Las Vegas woman leads authorities to child's body in Illinois

LAS VEGAS -- A woman who says she was sex trafficked in Las Vegas has led authorities to the body of a child in a vacant Illinois home, according to CBS affiliate KLAS.

Officers in Centerville, Illinois -- just outside St. Louis -- were led to the gruesome discovery when the woman went to a Las Vegas women's shelter Monday for help. The woman reportedly told shelter workers that she had escaped after being held captive in her Las Vegas apartment and sex trafficked by her husband for the last two years.

According to CBS affiliate KMOV, the unidentified woman said that she moved with her husband, 34-year-old Jason Quate, and their two teenage daughters from Illinois to Las Vegas about two years ago.

She said her husband had killed their third daughter, 6, during an altercation when the family was still living in Illinois. She directed Illinois authorities to a vacant home where they uncovered the body of a child in a container in a detached garage, KMOV reports.

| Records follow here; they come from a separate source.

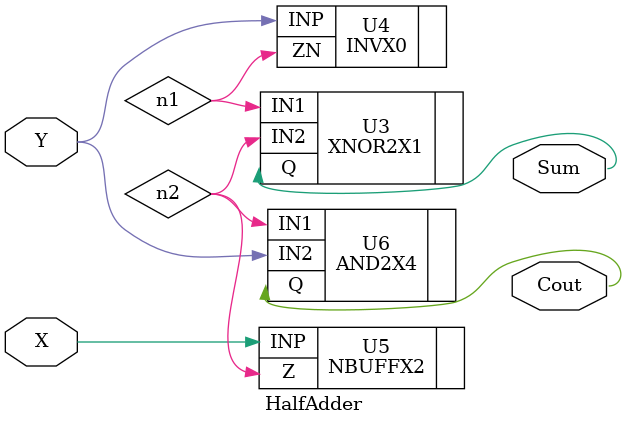
<source format=v>

module HalfAdder ( X, Y, Cout, Sum );
  input X, Y;
  output Cout, Sum;
  wire   n1, n2;

  XNOR2X1 U3 ( .IN1(n1), .IN2(n2), .Q(Sum) );
  INVX0 U4 ( .INP(Y), .ZN(n1) );
  NBUFFX2 U5 ( .INP(X), .Z(n2) );
  AND2X4 U6 ( .IN1(n2), .IN2(Y), .Q(Cout) );
endmodule


</source>
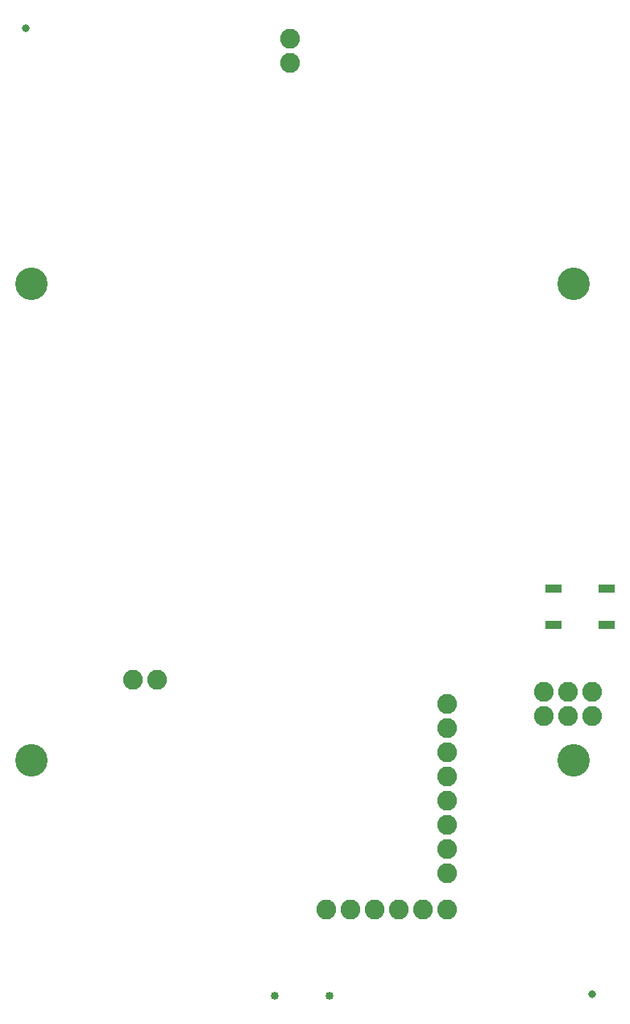
<source format=gbs>
G04 EAGLE Gerber RS-274X export*
G75*
%MOMM*%
%FSLAX34Y34*%
%LPD*%
%INSoldermask Bottom*%
%IPPOS*%
%AMOC8*
5,1,8,0,0,1.08239X$1,22.5*%
G01*
%ADD10C,0.838200*%
%ADD11C,0.853200*%
%ADD12C,3.403600*%
%ADD13C,2.082800*%
%ADD14R,1.727200X0.965200*%


D10*
X660400Y50800D03*
X65300Y1065000D03*
D11*
X326700Y49050D03*
X384500Y49050D03*
D12*
X70612Y296037D03*
X70612Y796163D03*
X640588Y796163D03*
X640588Y296037D03*
D13*
X609600Y342900D03*
X609600Y368300D03*
X635000Y342900D03*
X635000Y368300D03*
X660400Y342900D03*
X660400Y368300D03*
D14*
X675640Y476250D03*
X619760Y476250D03*
X675640Y438150D03*
X619760Y438150D03*
D13*
X381000Y139700D03*
X406400Y139700D03*
X431800Y139700D03*
X457200Y139700D03*
X482600Y139700D03*
X508000Y139700D03*
X342900Y1054100D03*
X342900Y1028700D03*
X203200Y381000D03*
X177800Y381000D03*
X508000Y177800D03*
X508000Y203200D03*
X508000Y228600D03*
X508000Y254000D03*
X508000Y279400D03*
X508000Y304800D03*
X508000Y330200D03*
X508000Y355600D03*
M02*

</source>
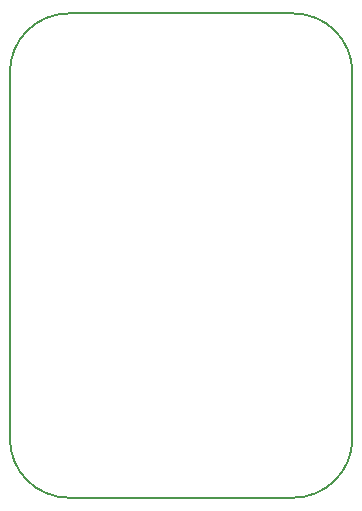
<source format=gko>
G04 Layer: BoardOutlineLayer*
G04 EasyEDA Pro v2.2.27.1, 2024-09-15 10:59:50*
G04 Gerber Generator version 0.3*
G04 Scale: 100 percent, Rotated: No, Reflected: No*
G04 Dimensions in millimeters*
G04 Leading zeros omitted, absolute positions, 3 integers and 5 decimals*
%TF.GenerationSoftware,KiCad,Pcbnew,8.0.5*%
%TF.CreationDate,2024-10-26T00:27:54+08:00*%
%TF.ProjectId,BISS0001_SOP-16_TH,42495353-3030-4303-915f-534f502d3136,rev?*%
%TF.SameCoordinates,Original*%
%TF.FileFunction,Profile,NP*%
%FSLAX46Y46*%
G04 Gerber Fmt 4.6, Leading zero omitted, Abs format (unit mm)*
G04 Created by KiCad (PCBNEW 8.0.5) date 2024-10-26 00:27:54*
%MOMM*%
%LPD*%
G01*
G04 APERTURE LIST*
%TA.AperFunction,Profile*%
%ADD10C,0.200000*%
%TD*%
G04 APERTURE END LIST*
D10*
X80000000Y-106000000D02*
G75*
G02*
X75000000Y-101000000I0J5000000D01*
G01*
X104000000Y-101000000D02*
G75*
G02*
X99000000Y-106000000I-5000000J0D01*
G01*
X75000000Y-70000000D02*
G75*
G02*
X80000000Y-65000000I5000000J0D01*
G01*
X99000000Y-65000000D02*
G75*
G02*
X104000000Y-70000000I0J-5000000D01*
G01*
X75000000Y-101000000D02*
X75000000Y-70000000D01*
X104000000Y-70000000D02*
X104000000Y-101000000D01*
X99000000Y-106000000D02*
X80000000Y-106000000D01*
X80000000Y-65000000D02*
X99000000Y-65000000D01*
M02*

</source>
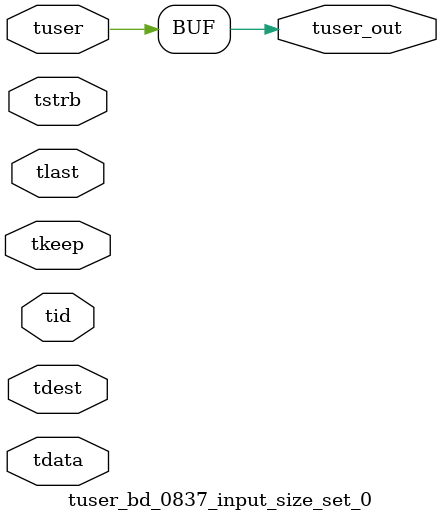
<source format=v>


`timescale 1ps/1ps

module tuser_bd_0837_input_size_set_0 #
(
parameter C_S_AXIS_TUSER_WIDTH = 1,
parameter C_S_AXIS_TDATA_WIDTH = 32,
parameter C_S_AXIS_TID_WIDTH   = 0,
parameter C_S_AXIS_TDEST_WIDTH = 0,
parameter C_M_AXIS_TUSER_WIDTH = 1
)
(
input  [(C_S_AXIS_TUSER_WIDTH == 0 ? 1 : C_S_AXIS_TUSER_WIDTH)-1:0     ] tuser,
input  [(C_S_AXIS_TDATA_WIDTH == 0 ? 1 : C_S_AXIS_TDATA_WIDTH)-1:0     ] tdata,
input  [(C_S_AXIS_TID_WIDTH   == 0 ? 1 : C_S_AXIS_TID_WIDTH)-1:0       ] tid,
input  [(C_S_AXIS_TDEST_WIDTH == 0 ? 1 : C_S_AXIS_TDEST_WIDTH)-1:0     ] tdest,
input  [(C_S_AXIS_TDATA_WIDTH/8)-1:0 ] tkeep,
input  [(C_S_AXIS_TDATA_WIDTH/8)-1:0 ] tstrb,
input                                                                    tlast,
output [C_M_AXIS_TUSER_WIDTH-1:0] tuser_out
);

assign tuser_out = {tuser[0:0]};

endmodule


</source>
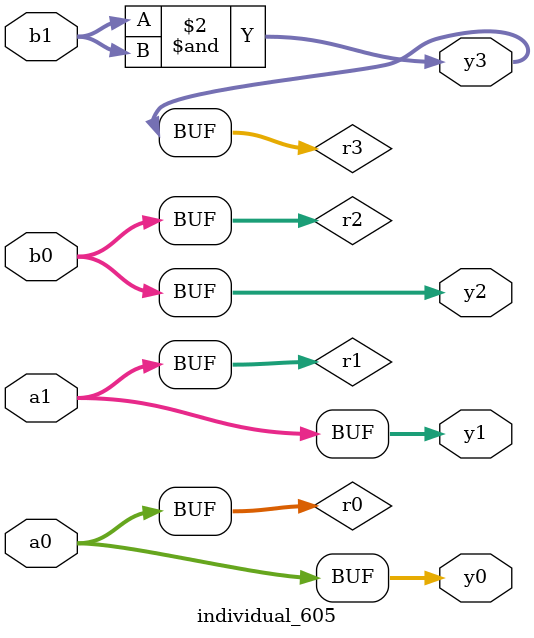
<source format=sv>
module individual_605(input logic [15:0] a1, input logic [15:0] a0, input logic [15:0] b1, input logic [15:0] b0, output logic [15:0] y3, output logic [15:0] y2, output logic [15:0] y1, output logic [15:0] y0);
logic [15:0] r0, r1, r2, r3; 
 always@(*) begin 
	 r0 = a0; r1 = a1; r2 = b0; r3 = b1; 
 	 r3  &=  r3 ;
 	 y3 = r3; y2 = r2; y1 = r1; y0 = r0; 
end
endmodule
</source>
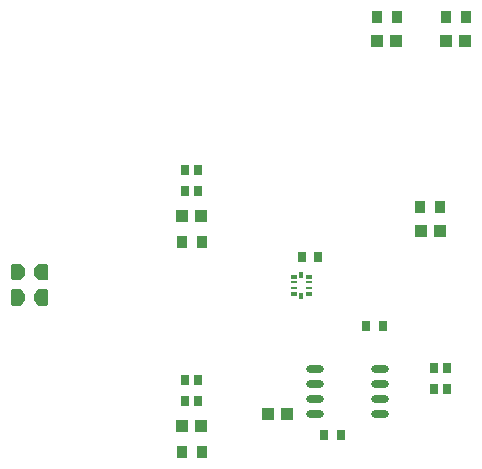
<source format=gtp>
G04 Layer: TopPasteMaskLayer*
G04 EasyEDA v6.5.34, 2023-09-10 21:38:17*
G04 5915201a24e44bbb9a238a9ce508910a,5a6b42c53f6a479593ecc07194224c93,10*
G04 Gerber Generator version 0.2*
G04 Scale: 100 percent, Rotated: No, Reflected: No *
G04 Dimensions in millimeters *
G04 leading zeros omitted , absolute positions ,4 integer and 5 decimal *
%FSLAX45Y45*%
%MOMM*%

%ADD10R,1.0000X1.1000*%
%ADD11R,0.8999X1.0000*%
%ADD12R,0.8000X0.9000*%
%ADD13R,0.7000X0.9000*%
%ADD14O,1.5200122X0.5999988*%
%ADD15R,0.5800X0.3000*%
%ADD16R,0.5800X0.2500*%
%ADD17R,0.3500X0.6300*%

%LPD*%
G36*
X696823Y3485134D02*
G01*
X658317Y3438347D01*
X658317Y3394252D01*
X696823Y3347465D01*
X765556Y3347465D01*
X775563Y3357473D01*
X775563Y3475126D01*
X765556Y3485134D01*
G37*
G36*
X479043Y3485134D02*
G01*
X469036Y3475126D01*
X469036Y3357473D01*
X479043Y3347465D01*
X547776Y3347465D01*
X586282Y3394252D01*
X586282Y3438347D01*
X547776Y3485134D01*
G37*
G36*
X696823Y3269234D02*
G01*
X658317Y3222447D01*
X658317Y3178352D01*
X696823Y3131566D01*
X765556Y3131566D01*
X775563Y3141573D01*
X775563Y3259226D01*
X765556Y3269234D01*
G37*
G36*
X479043Y3269234D02*
G01*
X469036Y3259226D01*
X469036Y3141573D01*
X479043Y3131566D01*
X547776Y3131566D01*
X586282Y3178352D01*
X586282Y3222447D01*
X547776Y3269234D01*
G37*
D10*
G01*
X3564882Y5372092D03*
G01*
X3724876Y5372092D03*
D11*
G01*
X3559878Y5575292D03*
G01*
X3729880Y5575292D03*
D10*
G01*
X3933182Y3759192D03*
G01*
X4093176Y3759192D03*
D11*
G01*
X3928178Y3962392D03*
G01*
X4098180Y3962392D03*
D10*
G01*
X2637782Y2209792D03*
G01*
X2797776Y2209792D03*
D12*
G01*
X3613294Y2959092D03*
G01*
X3473289Y2959092D03*
G01*
X3257694Y2031992D03*
G01*
X3117689Y2031992D03*
D13*
G01*
X2048908Y2321476D03*
G01*
X2048883Y2504483D03*
G01*
X1938901Y2504483D03*
G01*
X1938901Y2321476D03*
G01*
X2048883Y4099476D03*
G01*
X2048883Y4282483D03*
G01*
X1938901Y4282483D03*
G01*
X1938901Y4099476D03*
D14*
G01*
X3588682Y2209792D03*
G01*
X3588682Y2336792D03*
G01*
X3588682Y2463792D03*
G01*
X3588682Y2590792D03*
G01*
X3040702Y2209792D03*
G01*
X3040702Y2336792D03*
G01*
X3040702Y2463792D03*
G01*
X3040702Y2590792D03*
D15*
G01*
X2857009Y3376795D03*
D16*
G01*
X2857009Y3326782D03*
G01*
X2857009Y3276795D03*
D15*
G01*
X2856984Y3226782D03*
D17*
G01*
X2920992Y3215987D03*
D15*
G01*
X2985000Y3226782D03*
D16*
G01*
X2985000Y3276795D03*
G01*
X2985000Y3326782D03*
D15*
G01*
X2985000Y3376795D03*
D17*
G01*
X2920839Y3387996D03*
D11*
G01*
X1908878Y3670292D03*
G01*
X2078880Y3670292D03*
D10*
G01*
X1913882Y3886192D03*
G01*
X2073876Y3886192D03*
G01*
X1913882Y2108192D03*
G01*
X2073876Y2108192D03*
D11*
G01*
X1908878Y1892292D03*
G01*
X2078880Y1892292D03*
G01*
X4144078Y5575292D03*
G01*
X4314080Y5575292D03*
D10*
G01*
X4149082Y5372092D03*
G01*
X4309076Y5372092D03*
D12*
G01*
X3067194Y3543292D03*
G01*
X2927189Y3543292D03*
D13*
G01*
X4157083Y2423076D03*
G01*
X4157083Y2606083D03*
G01*
X4047075Y2606083D03*
G01*
X4047075Y2423076D03*
M02*

</source>
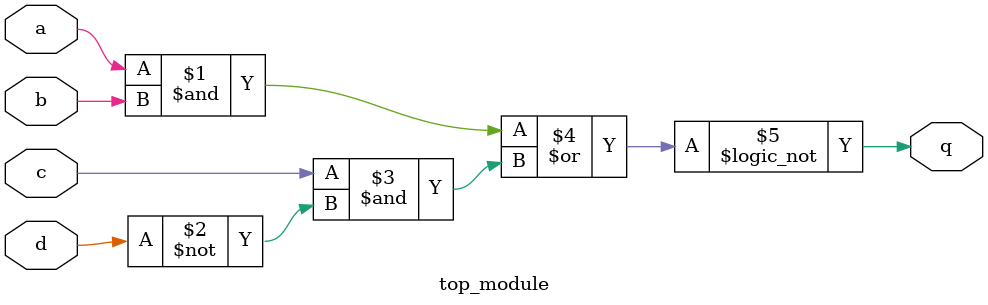
<source format=sv>
module top_module (
	input a, 
	input b, 
	input c, 
	input d,
	output q
);
 
  assign q = !((a & b) | (c & ~d));
 
endmodule

</source>
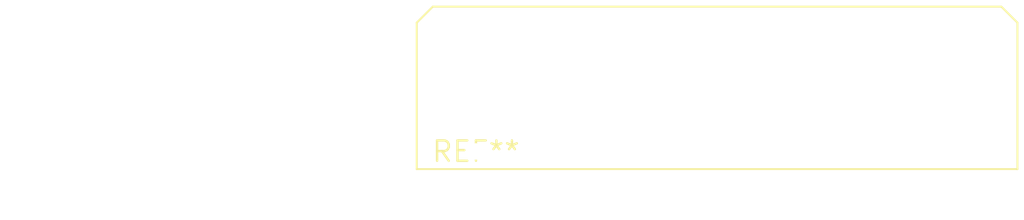
<source format=kicad_pcb>
(kicad_pcb (version 20240108) (generator pcbnew)

  (general
    (thickness 1.6)
  )

  (paper "A4")
  (layers
    (0 "F.Cu" signal)
    (31 "B.Cu" signal)
    (32 "B.Adhes" user "B.Adhesive")
    (33 "F.Adhes" user "F.Adhesive")
    (34 "B.Paste" user)
    (35 "F.Paste" user)
    (36 "B.SilkS" user "B.Silkscreen")
    (37 "F.SilkS" user "F.Silkscreen")
    (38 "B.Mask" user)
    (39 "F.Mask" user)
    (40 "Dwgs.User" user "User.Drawings")
    (41 "Cmts.User" user "User.Comments")
    (42 "Eco1.User" user "User.Eco1")
    (43 "Eco2.User" user "User.Eco2")
    (44 "Edge.Cuts" user)
    (45 "Margin" user)
    (46 "B.CrtYd" user "B.Courtyard")
    (47 "F.CrtYd" user "F.Courtyard")
    (48 "B.Fab" user)
    (49 "F.Fab" user)
    (50 "User.1" user)
    (51 "User.2" user)
    (52 "User.3" user)
    (53 "User.4" user)
    (54 "User.5" user)
    (55 "User.6" user)
    (56 "User.7" user)
    (57 "User.8" user)
    (58 "User.9" user)
  )

  (setup
    (pad_to_mask_clearance 0)
    (pcbplotparams
      (layerselection 0x00010fc_ffffffff)
      (plot_on_all_layers_selection 0x0000000_00000000)
      (disableapertmacros false)
      (usegerberextensions false)
      (usegerberattributes false)
      (usegerberadvancedattributes false)
      (creategerberjobfile false)
      (dashed_line_dash_ratio 12.000000)
      (dashed_line_gap_ratio 3.000000)
      (svgprecision 4)
      (plotframeref false)
      (viasonmask false)
      (mode 1)
      (useauxorigin false)
      (hpglpennumber 1)
      (hpglpenspeed 20)
      (hpglpendiameter 15.000000)
      (dxfpolygonmode false)
      (dxfimperialunits false)
      (dxfusepcbnewfont false)
      (psnegative false)
      (psa4output false)
      (plotreference false)
      (plotvalue false)
      (plotinvisibletext false)
      (sketchpadsonfab false)
      (subtractmaskfromsilk false)
      (outputformat 1)
      (mirror false)
      (drillshape 1)
      (scaleselection 1)
      (outputdirectory "")
    )
  )

  (net 0 "")

  (footprint "Molex_Micro-Fit_3.0_43045-2200_2x11_P3.00mm_Horizontal" (layer "F.Cu") (at 0 0))

)

</source>
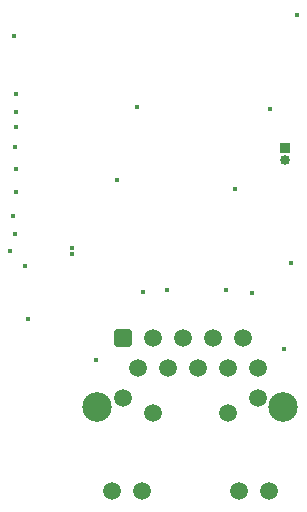
<source format=gbr>
G04 #@! TF.GenerationSoftware,KiCad,Pcbnew,(5.99.0-10539-g7356f9568d)*
G04 #@! TF.CreationDate,2021-06-02T15:47:54+01:00*
G04 #@! TF.ProjectId,CM4IOv5,434d3449-4f76-4352-9e6b-696361645f70,rev?*
G04 #@! TF.SameCoordinates,Original*
G04 #@! TF.FileFunction,Copper,L3,Inr*
G04 #@! TF.FilePolarity,Positive*
%FSLAX46Y46*%
G04 Gerber Fmt 4.6, Leading zero omitted, Abs format (unit mm)*
G04 Created by KiCad (PCBNEW (5.99.0-10539-g7356f9568d)) date 2021-06-02 15:47:54*
%MOMM*%
%LPD*%
G01*
G04 APERTURE LIST*
G04 Aperture macros list*
%AMRoundRect*
0 Rectangle with rounded corners*
0 $1 Rounding radius*
0 $2 $3 $4 $5 $6 $7 $8 $9 X,Y pos of 4 corners*
0 Add a 4 corners polygon primitive as box body*
4,1,4,$2,$3,$4,$5,$6,$7,$8,$9,$2,$3,0*
0 Add four circle primitives for the rounded corners*
1,1,$1+$1,$2,$3*
1,1,$1+$1,$4,$5*
1,1,$1+$1,$6,$7*
1,1,$1+$1,$8,$9*
0 Add four rect primitives between the rounded corners*
20,1,$1+$1,$2,$3,$4,$5,0*
20,1,$1+$1,$4,$5,$6,$7,0*
20,1,$1+$1,$6,$7,$8,$9,0*
20,1,$1+$1,$8,$9,$2,$3,0*%
G04 Aperture macros list end*
G04 #@! TA.AperFunction,ComponentPad*
%ADD10R,0.850000X0.850000*%
G04 #@! TD*
G04 #@! TA.AperFunction,ComponentPad*
%ADD11O,0.850000X0.850000*%
G04 #@! TD*
G04 #@! TA.AperFunction,ComponentPad*
%ADD12RoundRect,0.250500X-0.499500X-0.499500X0.499500X-0.499500X0.499500X0.499500X-0.499500X0.499500X0*%
G04 #@! TD*
G04 #@! TA.AperFunction,ComponentPad*
%ADD13C,1.500000*%
G04 #@! TD*
G04 #@! TA.AperFunction,ComponentPad*
%ADD14C,2.500000*%
G04 #@! TD*
G04 #@! TA.AperFunction,ViaPad*
%ADD15C,0.450000*%
G04 #@! TD*
G04 APERTURE END LIST*
D10*
X124200000Y-100400000D03*
D11*
X124200000Y-101400000D03*
D12*
X110485000Y-116497500D03*
D13*
X111755000Y-119037500D03*
X113025000Y-116497500D03*
X114295000Y-119037500D03*
X115565000Y-116497500D03*
X116835000Y-119037500D03*
X118105000Y-116497500D03*
X119375000Y-119037500D03*
X120645000Y-116497500D03*
X121915000Y-119037500D03*
X110485000Y-121557500D03*
X113025000Y-122827500D03*
X119375000Y-122827500D03*
X121915000Y-121557500D03*
X109570000Y-129447500D03*
X112110000Y-129447500D03*
X120290000Y-129447500D03*
X122830000Y-129447500D03*
D14*
X108325000Y-122337500D03*
X124075000Y-122337500D03*
D15*
X121450000Y-112700000D03*
X124150000Y-117400000D03*
X102200000Y-110400000D03*
X101200000Y-106150000D03*
X108200000Y-118400000D03*
X119175011Y-112400000D03*
X101377101Y-107699704D03*
X112170483Y-112588469D03*
X101270484Y-90920278D03*
X101435806Y-104166129D03*
X109950000Y-103150000D03*
X101200000Y-106150000D03*
X101347273Y-100353306D03*
X101347273Y-100353306D03*
X124700000Y-110150000D03*
X100918000Y-109161016D03*
X111700000Y-96900000D03*
X106200000Y-108900000D03*
X101435806Y-98633871D03*
X125200000Y-89150000D03*
X102450000Y-114900000D03*
X101407690Y-95861537D03*
X101435806Y-102166129D03*
X106200000Y-109400000D03*
X119950000Y-103900000D03*
X122950000Y-97150000D03*
X101450000Y-97400000D03*
X114200000Y-112400000D03*
M02*

</source>
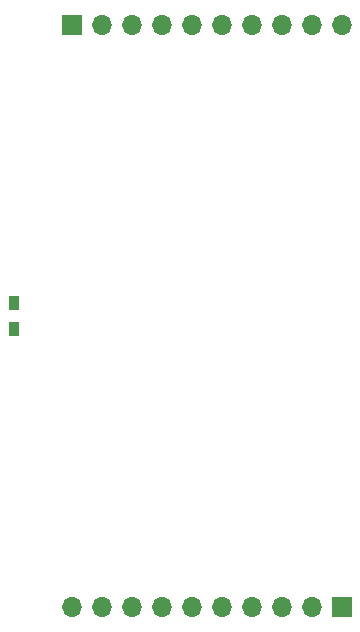
<source format=gbs>
G04 #@! TF.GenerationSoftware,KiCad,Pcbnew,(5.1.6-0-10_14)*
G04 #@! TF.CreationDate,2021-08-31T09:47:16+09:00*
G04 #@! TF.ProjectId,photo-single,70686f74-6f2d-4736-996e-676c652e6b69,rev?*
G04 #@! TF.SameCoordinates,Original*
G04 #@! TF.FileFunction,Soldermask,Bot*
G04 #@! TF.FilePolarity,Negative*
%FSLAX46Y46*%
G04 Gerber Fmt 4.6, Leading zero omitted, Abs format (unit mm)*
G04 Created by KiCad (PCBNEW (5.1.6-0-10_14)) date 2021-08-31 09:47:16*
%MOMM*%
%LPD*%
G01*
G04 APERTURE LIST*
%ADD10R,0.900000X1.200000*%
%ADD11R,1.700000X1.700000*%
%ADD12O,1.700000X1.700000*%
G04 APERTURE END LIST*
D10*
X176000000Y-98900000D03*
X176000000Y-101100000D03*
D11*
X180905000Y-75372000D03*
D12*
X183445000Y-75372000D03*
X185985000Y-75372000D03*
X188525000Y-75372000D03*
X191065000Y-75372000D03*
X193605000Y-75372000D03*
X196145000Y-75372000D03*
X198685000Y-75372000D03*
X201225000Y-75372000D03*
X203765000Y-75372000D03*
X180905000Y-124628000D03*
X183445000Y-124628000D03*
X185985000Y-124628000D03*
X188525000Y-124628000D03*
X191065000Y-124628000D03*
X193605000Y-124628000D03*
X196145000Y-124628000D03*
X198685000Y-124628000D03*
X201225000Y-124628000D03*
D11*
X203765000Y-124628000D03*
M02*

</source>
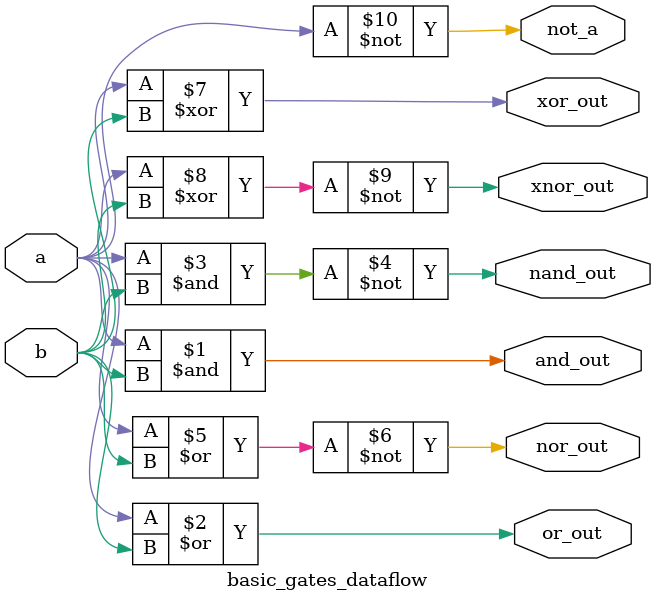
<source format=v>
module basic_gates_dataflow (
  input a, b,
  output and_out, or_out, nand_out, nor_out,
  output xor_out, xnor_out, not_a
);

  assign and_out  = a & b;
  assign or_out   = a | b;
  assign nand_out = ~(a & b);
  assign nor_out  = ~(a | b);
  assign xor_out  = a ^ b;
  assign xnor_out = ~(a ^ b);
  assign not_a    = ~a;

endmodule

</source>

The remains were wrapped in two blankets, the St. Clair County coroner Calvin Dye Sr.  told KLAS. The body found was so badly decomposed, authorities couldn't immediately determine the gender. Dye said a forensic anthropologist is investigating and a cause of death has yet to be determined.

A search warrant was served in Las Vegas, and early Tuesday morning, Quate was arrested on sex trafficking charges. Two children in the apartment showed signs of abuse and neglect and were taken into protective custody, KLAS reports. The mother reportedly told investigators Quate had sexually abused their two teen daughters.

"She stated that her husband was extremely abusive and had forced her to go out to solicit herself for prostitution and also was physically abusive to the children. She also gave us some very disturbing details that she wasn't allowed to communicate with the children, she was forced to stay in a bedroom, the children could not speak with her and also the children were never allowed to leave the house," Las Vegas Police Department Lt. Raymond Spencer told KMOV.

Authorities in Las Vegas are coordinating with officials in Illinois on the investigation into the child's death.